Problem details =>
When a line in the listing contains the string "Directors", pick it out and copy it.

Data under study =>
++++

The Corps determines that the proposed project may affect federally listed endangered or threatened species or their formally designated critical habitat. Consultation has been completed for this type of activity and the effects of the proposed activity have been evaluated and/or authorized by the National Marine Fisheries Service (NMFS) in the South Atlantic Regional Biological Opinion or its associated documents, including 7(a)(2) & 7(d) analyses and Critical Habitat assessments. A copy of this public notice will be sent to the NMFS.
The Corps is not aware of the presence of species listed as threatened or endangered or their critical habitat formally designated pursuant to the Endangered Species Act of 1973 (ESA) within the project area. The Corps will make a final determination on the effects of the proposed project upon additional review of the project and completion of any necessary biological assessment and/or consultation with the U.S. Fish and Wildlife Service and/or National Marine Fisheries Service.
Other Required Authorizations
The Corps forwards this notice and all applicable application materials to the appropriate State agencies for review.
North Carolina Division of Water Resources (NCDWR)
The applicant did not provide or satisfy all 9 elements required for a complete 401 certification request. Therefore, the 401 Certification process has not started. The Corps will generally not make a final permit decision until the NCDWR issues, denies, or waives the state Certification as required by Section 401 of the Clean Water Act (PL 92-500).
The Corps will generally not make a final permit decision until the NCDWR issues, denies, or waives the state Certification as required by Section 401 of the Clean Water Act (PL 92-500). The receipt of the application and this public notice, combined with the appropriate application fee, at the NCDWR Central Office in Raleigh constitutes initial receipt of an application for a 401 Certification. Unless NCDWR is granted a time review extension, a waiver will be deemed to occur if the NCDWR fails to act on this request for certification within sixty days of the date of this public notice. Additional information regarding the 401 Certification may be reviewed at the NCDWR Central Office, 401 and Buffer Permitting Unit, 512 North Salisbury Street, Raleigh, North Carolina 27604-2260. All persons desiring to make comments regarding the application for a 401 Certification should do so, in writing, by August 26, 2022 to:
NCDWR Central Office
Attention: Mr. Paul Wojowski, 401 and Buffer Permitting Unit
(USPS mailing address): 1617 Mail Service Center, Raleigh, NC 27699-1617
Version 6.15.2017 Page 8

++++

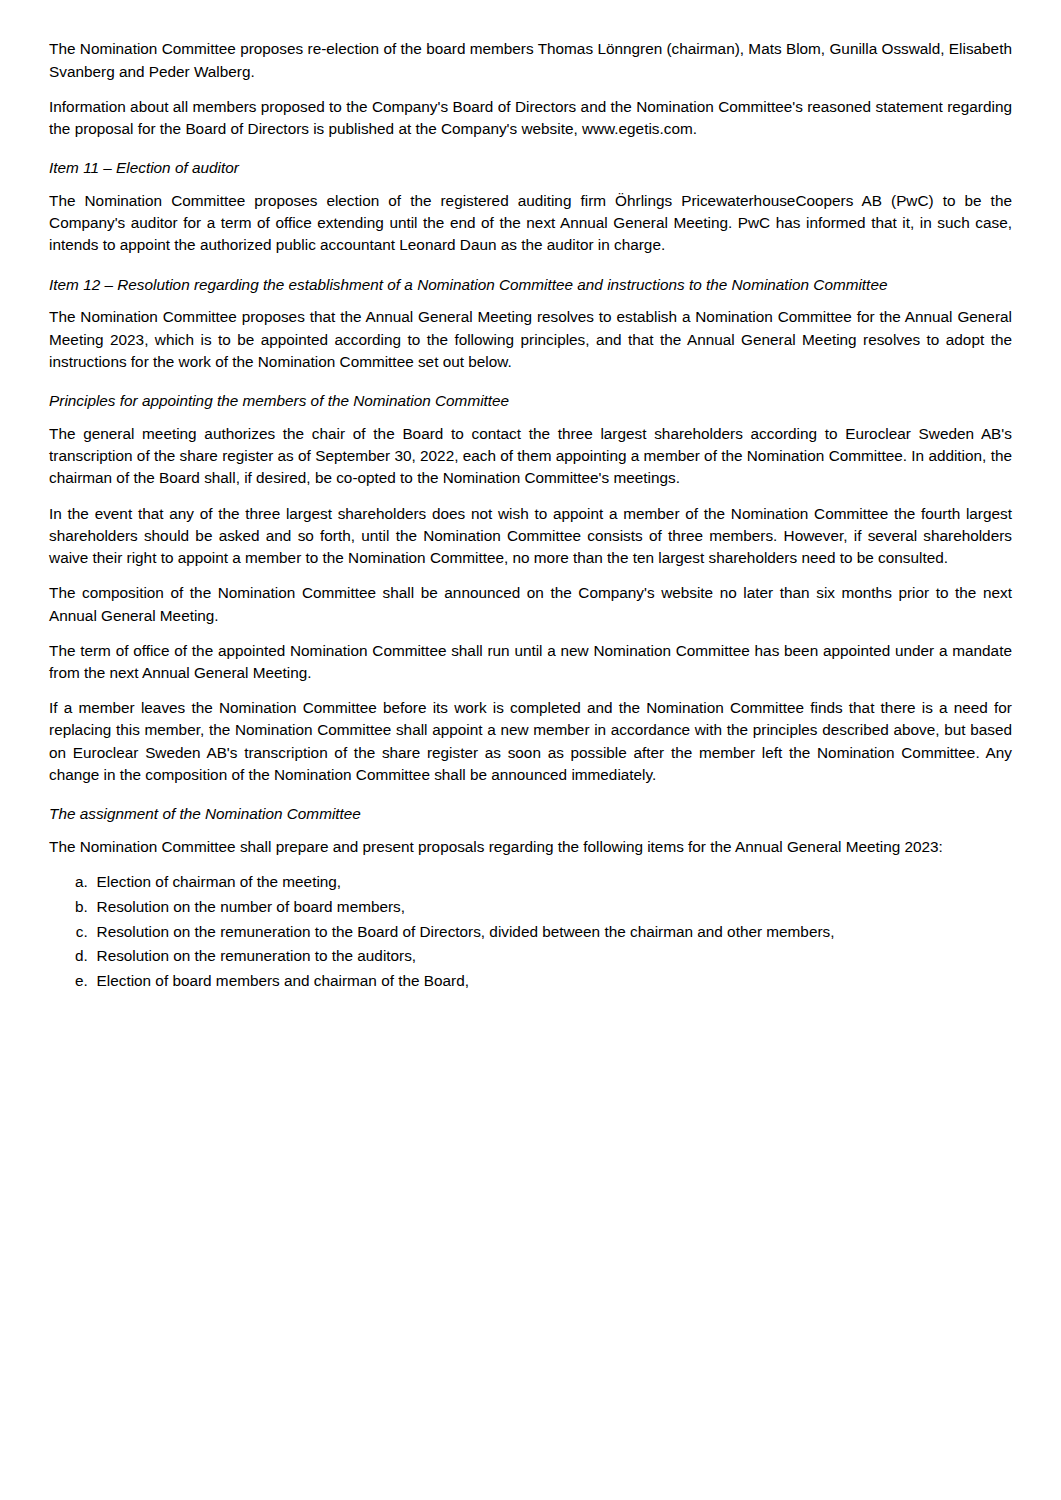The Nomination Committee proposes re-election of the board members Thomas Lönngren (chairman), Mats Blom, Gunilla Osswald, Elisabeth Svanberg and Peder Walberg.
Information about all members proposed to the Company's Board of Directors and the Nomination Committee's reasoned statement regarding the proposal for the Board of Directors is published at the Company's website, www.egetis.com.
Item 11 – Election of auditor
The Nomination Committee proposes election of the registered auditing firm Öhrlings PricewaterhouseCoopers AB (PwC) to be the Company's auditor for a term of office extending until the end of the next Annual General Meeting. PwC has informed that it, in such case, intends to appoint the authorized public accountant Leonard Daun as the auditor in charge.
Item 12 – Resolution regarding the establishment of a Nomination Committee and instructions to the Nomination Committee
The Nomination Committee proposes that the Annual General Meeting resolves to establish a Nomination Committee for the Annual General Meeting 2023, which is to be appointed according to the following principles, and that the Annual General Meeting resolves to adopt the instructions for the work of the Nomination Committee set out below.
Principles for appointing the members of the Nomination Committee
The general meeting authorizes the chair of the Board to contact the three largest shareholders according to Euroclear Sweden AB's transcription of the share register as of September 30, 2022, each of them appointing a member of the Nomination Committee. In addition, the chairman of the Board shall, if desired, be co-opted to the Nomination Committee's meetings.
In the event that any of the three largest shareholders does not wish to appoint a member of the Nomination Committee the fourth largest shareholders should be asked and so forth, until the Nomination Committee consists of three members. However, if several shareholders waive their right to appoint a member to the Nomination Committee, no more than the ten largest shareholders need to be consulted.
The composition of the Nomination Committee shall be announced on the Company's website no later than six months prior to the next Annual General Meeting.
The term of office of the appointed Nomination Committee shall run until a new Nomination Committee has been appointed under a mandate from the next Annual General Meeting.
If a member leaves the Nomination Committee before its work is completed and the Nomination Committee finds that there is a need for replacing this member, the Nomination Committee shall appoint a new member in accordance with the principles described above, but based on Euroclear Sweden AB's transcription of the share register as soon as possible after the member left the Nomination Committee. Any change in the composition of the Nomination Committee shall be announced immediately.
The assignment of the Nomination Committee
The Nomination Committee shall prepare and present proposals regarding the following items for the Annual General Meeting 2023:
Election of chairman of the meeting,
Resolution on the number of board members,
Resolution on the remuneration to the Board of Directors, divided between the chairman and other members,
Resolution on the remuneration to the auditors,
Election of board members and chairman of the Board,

++++

Response to this exercise =>
Information about all members proposed to the Company's Board of Directors and the Nomination Committee's reasoned statement regarding the proposal for the Board of Directors is published at the Company's website, www.egetis.com.
Resolution on the remuneration to the Board of Directors, divided between the chairman and other members,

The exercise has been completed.